HLA-B58 can help the clinical decision on starting allopurinol in patients with chronic renal insufficiency by Jung Jae-Woo, Song Woo-Jung, Kim Yon-Su, Joo Kwon Wook, Lee Kyung Wha, Kim Sae-Hoon, Park Heung-Woo, Chang Yoon-Seok, Cho Sang-Heon, Min Kyung-Up, Kang Hye-Ryun in Nephrology, dialysis, transplantation : official publication of the European Dialysis and Transplant Association - European Renal Association (2011). PubMed

Abstract

BACKGROUND: Although allopurinol is a very effective urate-lowering drug for complicated hyperuricemia, in some patients, it can induce severe cutaneous adverse reactions (SCARs). Recent investigations suggest that HLA-B*5801 is a very strong marker for allopurinol-induced SCARs, especially in the population with a high frequency of HLA-B*5801. Korea is one of the countries with a high frequency of HLA-B*5801 which is the only subtype of HLA-B58 in the Korean population. Objective. This study was conducted to find out the incidence of allopurinol-induced hypersensitivity on patients with chronic renal insufficiency (CRI) according to HLA-B58 and the clinical implications of HLA-B58 as a risk marker for the development of allopurinol-induced hypersensitivity.

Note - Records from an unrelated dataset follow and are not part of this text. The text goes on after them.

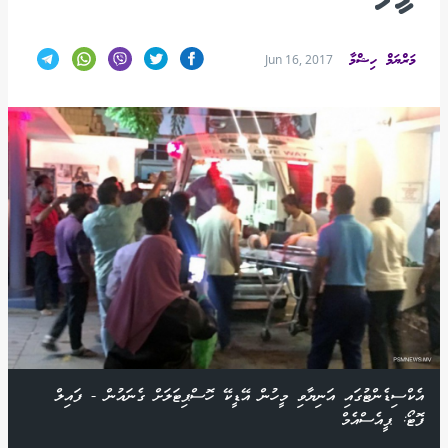
މަރްޔަމް ހިޝްމާ
Jun 16, 2017
އެކްސިޑެންޓުގައި އަނިޔާވި މީހުން އޭޑީކޭ ހޮސްޕިޓަލަށް ގެނައުން - ފައިލް
ފޮޓޯ: ޕީއެސްއެމް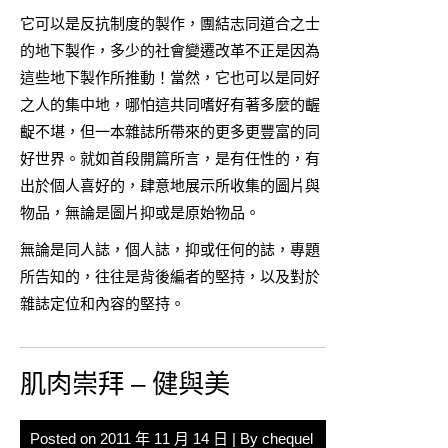
它可以是反抗制度的製作，團結志同道合之士
的地下製作，多少的社會變遷改革不正是因為
這些地下製作所推動！當然，它也可以是同好
之人的集中地，哪怕這共同嗜好有著多麼的齷
齪不堪，但一本雜誌所帶來的更多更豐富的同
好世界。就如首段開篇所言，是有任性的，有
出於個人喜好的，肆意地展示所收集的圖片與
物品，無論是圖片抑或是原始物品。
無論是同人誌，個人誌，抑或任何的誌，專題
所告知的，往往是背後編者的堅持，以及對於
雜誌定位和內容的堅持。
肌肉崇拜 – 健與美
Posted on
2011 年 11 月 14 日
| By
chequel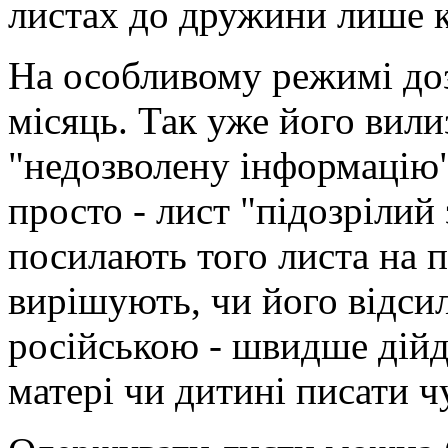
листах до дружини лише к
На особливому режимі доз
місяць. Так уже його вили
"недозволену інформацію",
просто - лист "підозрілий 
посилають того листа на п
вирішують, чи його відси
російською - швидше дійде
матері чи дитині писати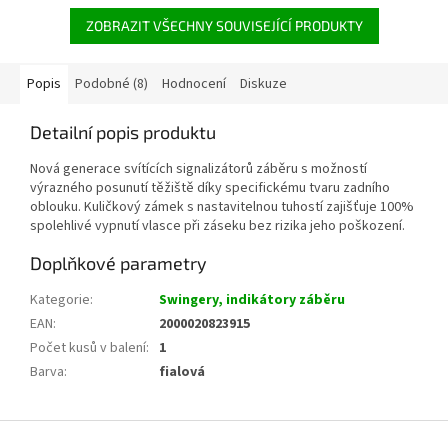
ZOBRAZIT VŠECHNY SOUVISEJÍCÍ PRODUKTY
Popis
Podobné (8)
Hodnocení
Diskuze
Detailní popis produktu
Nová generace svítících signalizátorů záběru s možností
výrazného posunutí těžiště díky specifickému tvaru zadního
oblouku. Kuličkový zámek s nastavitelnou tuhostí zajišťuje 100%
spolehlivé vypnutí vlasce při záseku bez rizika jeho poškození.
Doplňkové parametry
Kategorie
:
Swingery, indikátory záběru
EAN
:
2000020823915
Počet kusů v balení
:
1
Barva
:
fialová
Z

METHODS: We retrospectively reviewed the medical records of patients with CRI who took allopurinol and carried out serologic human leukocyte antigen (HLA) typing for kidney transplantation between January 2003 and May 2010. RESULTS: Among a total of 448 patients with CRI, 16 (3.6%) patients experienced allopurinol hypersensitivity. Nine of these patients (2.0%) were diagnosed with SCARs (two Stevens-Johnson syndrome and seven allopurinol hypersensitivity syndrome) and seven patients (1.6%) had simple maculopapular rashes. The HLA-B58 allele was present in all patients with allopurinol-induced SCARs, while the frequency of HLA-B58 was only 9.5% in allopurinol-tolerant patients (P < 0.05). The incidence of allopurinol-induced SCARs in CRI shows a wide disparity according to HLA-B58 [18% in HLA-B58 (+) versus 0% in HLA-B58 (-)]. Among patients without HLA-B58, most (98.2%) of the CRI patients were tolerant to allopurinol and only 1.8% experienced simple rashes after taking allopurinol. CONCLUSIONS: In this study, the incidence of allopurinol-induced SCARs was considerably high in CRI patients with HLA-B58. This finding indicates that the presence of HLA-B58 may increase the risk of allopurinol-induced SCARs. Screening tests for HLA-B58 in CRI patients will be clinically helpful in preventing severe allopurinol hypersensitivity reactions.